The Ironman Challenge — Level 20
Ha! Hahahaha! Who said, “I felt that if I rolled a Druid or Warlock it might be too easy …” Hands? Oh, ah, it was me? Well in that case I have to say I’m a big nitwit. WoW is hard mode now, really, really, hard. I’m level 20 now and I’m pretty sure an overachieving level 1 could kill me, no problem. The reason I got to level 20 at all is the siren call of the first mount.
Early going was fine. I had some unintended deaths by Duskbats but everything seemed about normal until at level 15 Sylvanas tasked me with the quest Seek and Destroy. Didn’t sound hard, I just had to go beat up level 13 Caretaker Smithers and get his logbook, piece of cake right? Not so much. Dead, dead, dead. That guy was all over me. After an unseemly number of deaths my Mage slunk back to Sylvanas and told her she had some business to take care of and that she’d be right back.

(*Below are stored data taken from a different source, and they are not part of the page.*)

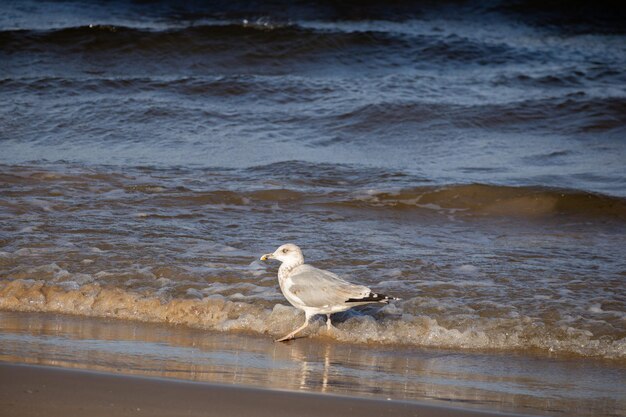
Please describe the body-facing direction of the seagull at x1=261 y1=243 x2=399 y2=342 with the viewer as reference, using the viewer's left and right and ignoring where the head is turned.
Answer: facing to the left of the viewer

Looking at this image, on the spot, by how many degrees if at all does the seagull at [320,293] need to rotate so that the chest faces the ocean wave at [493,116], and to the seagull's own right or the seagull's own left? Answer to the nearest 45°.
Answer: approximately 90° to the seagull's own right

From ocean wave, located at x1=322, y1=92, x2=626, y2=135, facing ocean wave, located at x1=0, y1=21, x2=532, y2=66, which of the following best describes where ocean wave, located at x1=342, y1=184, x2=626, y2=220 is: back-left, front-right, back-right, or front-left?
back-left

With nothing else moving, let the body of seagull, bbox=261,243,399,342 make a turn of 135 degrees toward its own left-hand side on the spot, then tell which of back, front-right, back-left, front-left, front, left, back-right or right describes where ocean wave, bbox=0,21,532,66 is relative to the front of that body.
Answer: back-left
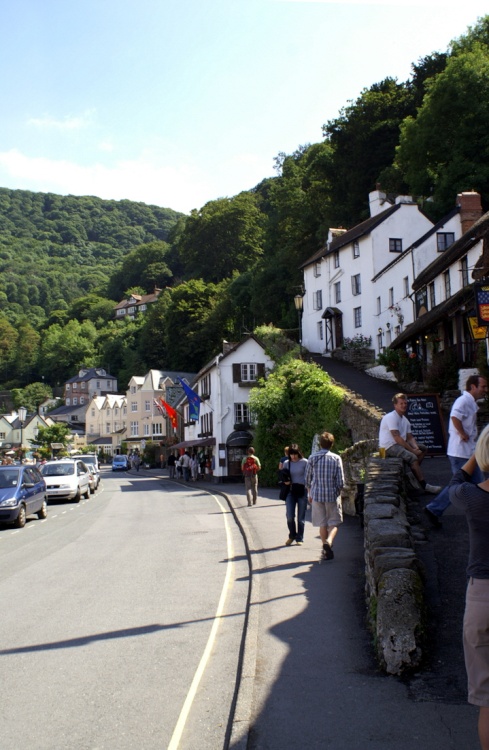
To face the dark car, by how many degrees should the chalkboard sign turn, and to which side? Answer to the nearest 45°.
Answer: approximately 90° to its right

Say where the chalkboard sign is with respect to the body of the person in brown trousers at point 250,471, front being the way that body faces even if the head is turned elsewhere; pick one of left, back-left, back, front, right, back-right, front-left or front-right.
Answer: back-right

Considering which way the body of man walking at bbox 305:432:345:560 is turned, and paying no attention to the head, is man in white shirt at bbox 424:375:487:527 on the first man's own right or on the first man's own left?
on the first man's own right

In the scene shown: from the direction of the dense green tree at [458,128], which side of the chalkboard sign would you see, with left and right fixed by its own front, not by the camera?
back

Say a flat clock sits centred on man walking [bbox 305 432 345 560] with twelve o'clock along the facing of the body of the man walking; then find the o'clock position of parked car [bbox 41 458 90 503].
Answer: The parked car is roughly at 11 o'clock from the man walking.

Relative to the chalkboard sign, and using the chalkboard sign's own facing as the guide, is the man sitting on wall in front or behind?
in front

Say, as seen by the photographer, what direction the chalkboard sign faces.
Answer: facing the viewer

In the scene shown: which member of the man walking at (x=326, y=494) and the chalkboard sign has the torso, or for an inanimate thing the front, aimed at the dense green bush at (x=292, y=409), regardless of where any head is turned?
the man walking

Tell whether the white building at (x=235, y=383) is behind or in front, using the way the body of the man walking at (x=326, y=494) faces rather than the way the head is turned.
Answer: in front
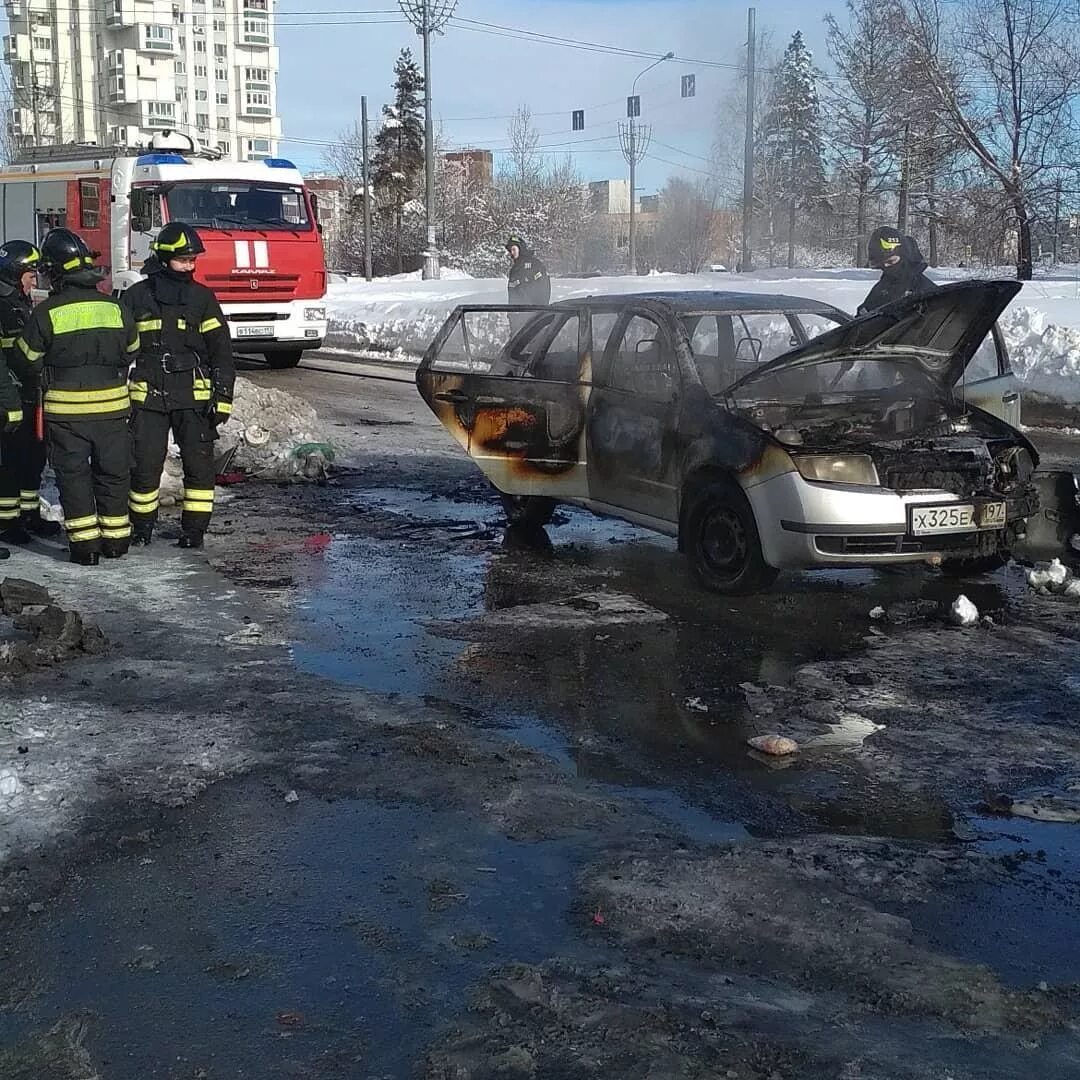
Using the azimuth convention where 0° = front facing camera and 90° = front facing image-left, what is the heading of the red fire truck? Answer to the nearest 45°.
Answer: approximately 315°

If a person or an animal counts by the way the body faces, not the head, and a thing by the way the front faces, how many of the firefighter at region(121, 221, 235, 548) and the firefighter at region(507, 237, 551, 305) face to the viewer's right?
0

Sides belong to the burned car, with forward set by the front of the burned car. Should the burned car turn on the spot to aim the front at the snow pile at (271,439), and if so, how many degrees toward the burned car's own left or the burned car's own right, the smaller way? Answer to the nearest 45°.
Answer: approximately 180°

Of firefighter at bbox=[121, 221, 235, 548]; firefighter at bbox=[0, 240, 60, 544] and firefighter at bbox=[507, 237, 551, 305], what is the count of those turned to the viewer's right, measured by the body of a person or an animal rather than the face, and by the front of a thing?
1

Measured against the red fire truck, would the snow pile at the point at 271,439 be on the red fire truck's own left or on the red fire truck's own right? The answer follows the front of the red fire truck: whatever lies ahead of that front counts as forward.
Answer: on the red fire truck's own right

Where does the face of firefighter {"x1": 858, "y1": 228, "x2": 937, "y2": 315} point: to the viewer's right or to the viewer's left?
to the viewer's left

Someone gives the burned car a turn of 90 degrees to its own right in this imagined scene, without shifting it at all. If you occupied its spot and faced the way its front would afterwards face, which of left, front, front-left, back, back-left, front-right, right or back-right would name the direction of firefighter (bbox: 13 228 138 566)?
front-right

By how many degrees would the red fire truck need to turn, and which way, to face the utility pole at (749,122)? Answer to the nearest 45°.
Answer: approximately 90° to its left

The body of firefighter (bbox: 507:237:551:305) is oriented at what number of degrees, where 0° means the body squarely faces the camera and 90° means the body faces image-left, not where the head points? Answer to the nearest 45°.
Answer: approximately 45°

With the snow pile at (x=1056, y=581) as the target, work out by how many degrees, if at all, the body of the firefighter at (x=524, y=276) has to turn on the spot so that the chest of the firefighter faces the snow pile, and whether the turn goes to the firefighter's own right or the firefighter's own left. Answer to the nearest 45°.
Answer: approximately 45° to the firefighter's own left

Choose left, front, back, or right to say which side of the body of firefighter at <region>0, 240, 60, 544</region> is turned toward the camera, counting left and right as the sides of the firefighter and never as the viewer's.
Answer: right
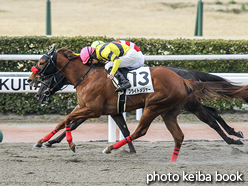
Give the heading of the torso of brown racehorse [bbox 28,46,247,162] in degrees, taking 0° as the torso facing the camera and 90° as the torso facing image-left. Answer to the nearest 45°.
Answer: approximately 90°

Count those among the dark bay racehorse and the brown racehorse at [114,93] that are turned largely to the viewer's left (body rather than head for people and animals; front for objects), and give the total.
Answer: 2

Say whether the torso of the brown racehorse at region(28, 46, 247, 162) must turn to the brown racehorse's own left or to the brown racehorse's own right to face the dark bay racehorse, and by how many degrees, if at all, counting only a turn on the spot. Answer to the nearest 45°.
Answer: approximately 135° to the brown racehorse's own right

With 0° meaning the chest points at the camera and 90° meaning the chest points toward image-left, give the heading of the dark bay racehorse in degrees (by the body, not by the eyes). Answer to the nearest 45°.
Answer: approximately 90°
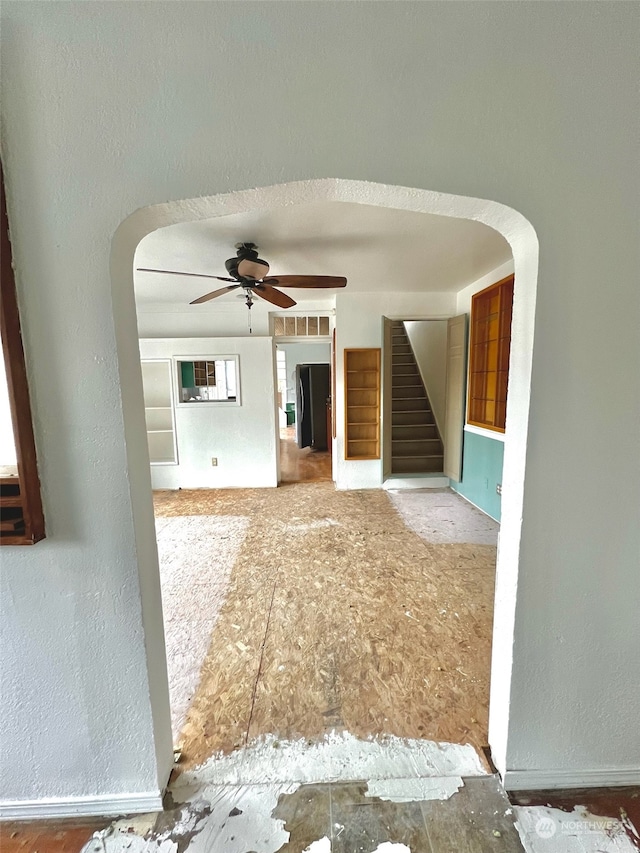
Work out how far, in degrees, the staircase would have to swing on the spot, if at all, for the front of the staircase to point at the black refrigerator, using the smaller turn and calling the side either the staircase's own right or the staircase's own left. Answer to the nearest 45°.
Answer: approximately 135° to the staircase's own right

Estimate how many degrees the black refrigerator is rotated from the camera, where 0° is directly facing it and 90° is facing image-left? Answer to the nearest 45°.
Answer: approximately 45°

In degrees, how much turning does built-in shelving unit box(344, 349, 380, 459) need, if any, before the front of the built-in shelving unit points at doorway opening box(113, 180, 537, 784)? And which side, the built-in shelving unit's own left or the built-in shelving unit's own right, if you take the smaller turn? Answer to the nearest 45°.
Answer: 0° — it already faces it

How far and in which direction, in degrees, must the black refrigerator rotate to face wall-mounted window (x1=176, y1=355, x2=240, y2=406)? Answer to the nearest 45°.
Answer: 0° — it already faces it

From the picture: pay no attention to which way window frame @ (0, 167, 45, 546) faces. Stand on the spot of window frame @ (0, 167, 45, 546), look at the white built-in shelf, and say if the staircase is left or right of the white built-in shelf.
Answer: right

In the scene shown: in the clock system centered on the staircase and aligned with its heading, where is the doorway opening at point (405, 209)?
The doorway opening is roughly at 12 o'clock from the staircase.

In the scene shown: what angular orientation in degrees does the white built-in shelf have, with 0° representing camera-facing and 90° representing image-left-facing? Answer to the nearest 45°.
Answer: approximately 0°

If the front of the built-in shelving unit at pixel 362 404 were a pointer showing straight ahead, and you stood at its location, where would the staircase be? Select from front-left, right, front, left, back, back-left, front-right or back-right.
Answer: back-left

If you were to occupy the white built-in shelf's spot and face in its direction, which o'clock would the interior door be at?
The interior door is roughly at 10 o'clock from the white built-in shelf.
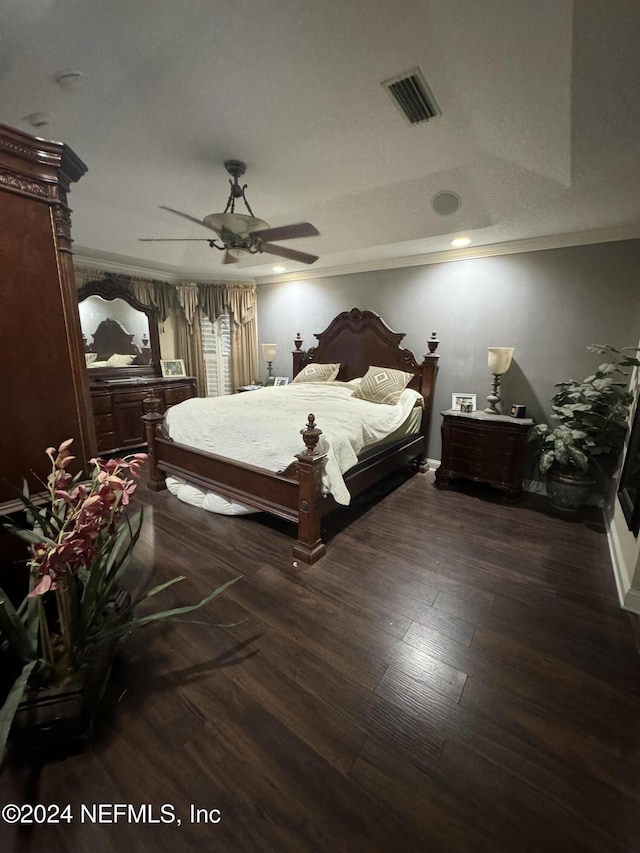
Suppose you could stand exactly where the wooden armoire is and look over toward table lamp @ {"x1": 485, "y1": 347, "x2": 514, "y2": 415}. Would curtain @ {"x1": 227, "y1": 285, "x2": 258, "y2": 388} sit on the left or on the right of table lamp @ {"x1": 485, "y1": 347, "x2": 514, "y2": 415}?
left

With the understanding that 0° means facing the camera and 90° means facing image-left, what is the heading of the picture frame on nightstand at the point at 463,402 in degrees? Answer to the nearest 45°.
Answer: approximately 0°

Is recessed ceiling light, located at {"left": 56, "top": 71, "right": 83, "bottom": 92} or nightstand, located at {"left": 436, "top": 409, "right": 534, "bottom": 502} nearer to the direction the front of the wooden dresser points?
the nightstand

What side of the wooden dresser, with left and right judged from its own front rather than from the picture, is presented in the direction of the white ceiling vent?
front

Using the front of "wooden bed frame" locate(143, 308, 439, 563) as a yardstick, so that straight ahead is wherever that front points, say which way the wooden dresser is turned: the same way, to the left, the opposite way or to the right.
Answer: to the left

I came back at level 16, I was rockin’ 224 armor, (now my most important, well, only stat) I’m 3 levels above him what could go wrong. Dead, dead, dead. I was afraid to go back to Sylvanas. I mean you know how she is, patience isn’t her most important virtue. I realized that to complete the challenge I’d have to do an attitude adjustment. I’m not here to curry favor with Sylvanas I’m here to level to 85 by any means necessary, soooo, ROAD TRIP. I’ll shirk my responsibilities and go to the Barrens!
I had the same type of problem with some of the quests from Ratchet. I could not stay alive long enough to kill the object of the quest. I FINALLY completed them all (darn, it’s so hard to sell those quest blues) and yes, I think I did shot myself in the foot by picking a class that I seem to have absolutely no talent for playing but I wanted a challenge and boy did I get one.
I was surprised to find that not having professions other than First Aid is nice. I was afraid I’d miss them as I fret over them, stopping to make sure they level along with me, making sure I have mats. This is kind of freeing, I have no worries, well, other than the whole dead thing all the time.
Money. I didn’t really think I’d need much. When I read that Vrykerion was going to roll on Zangermarsh I vaguely remembered that somewhere in the murky past I had started a character there with the intent to join in on a It Came from the Blog event. I checked, and yes, and she had gold. Not a lot but I thought it would help with bags and mounts. Little did I know I’d need gobs of money. For what you ask? REPAIRS and paying that angel when I’m tired of slogging back to my body. Hey, I’m an Ironman but a little luxury once in a while can’t hurt, can it? I made the original character on Zangermarsh my banker. A ton of intellect gear has dropped for me just to taunt me so I send it off immediately. I’d just feel unproductive if I didn’t try to make some money along the way.
I’ve become so obsessed with this that, oh the horror, my main has missed two days of the Firelands Dailies. She might miss more. I’m going to keep maging until it kills me. Well, okay, you know what I meant. Until it kills me a 100 bazillion times would probably be more accurate.
/wave, wish you were here, Ironmary!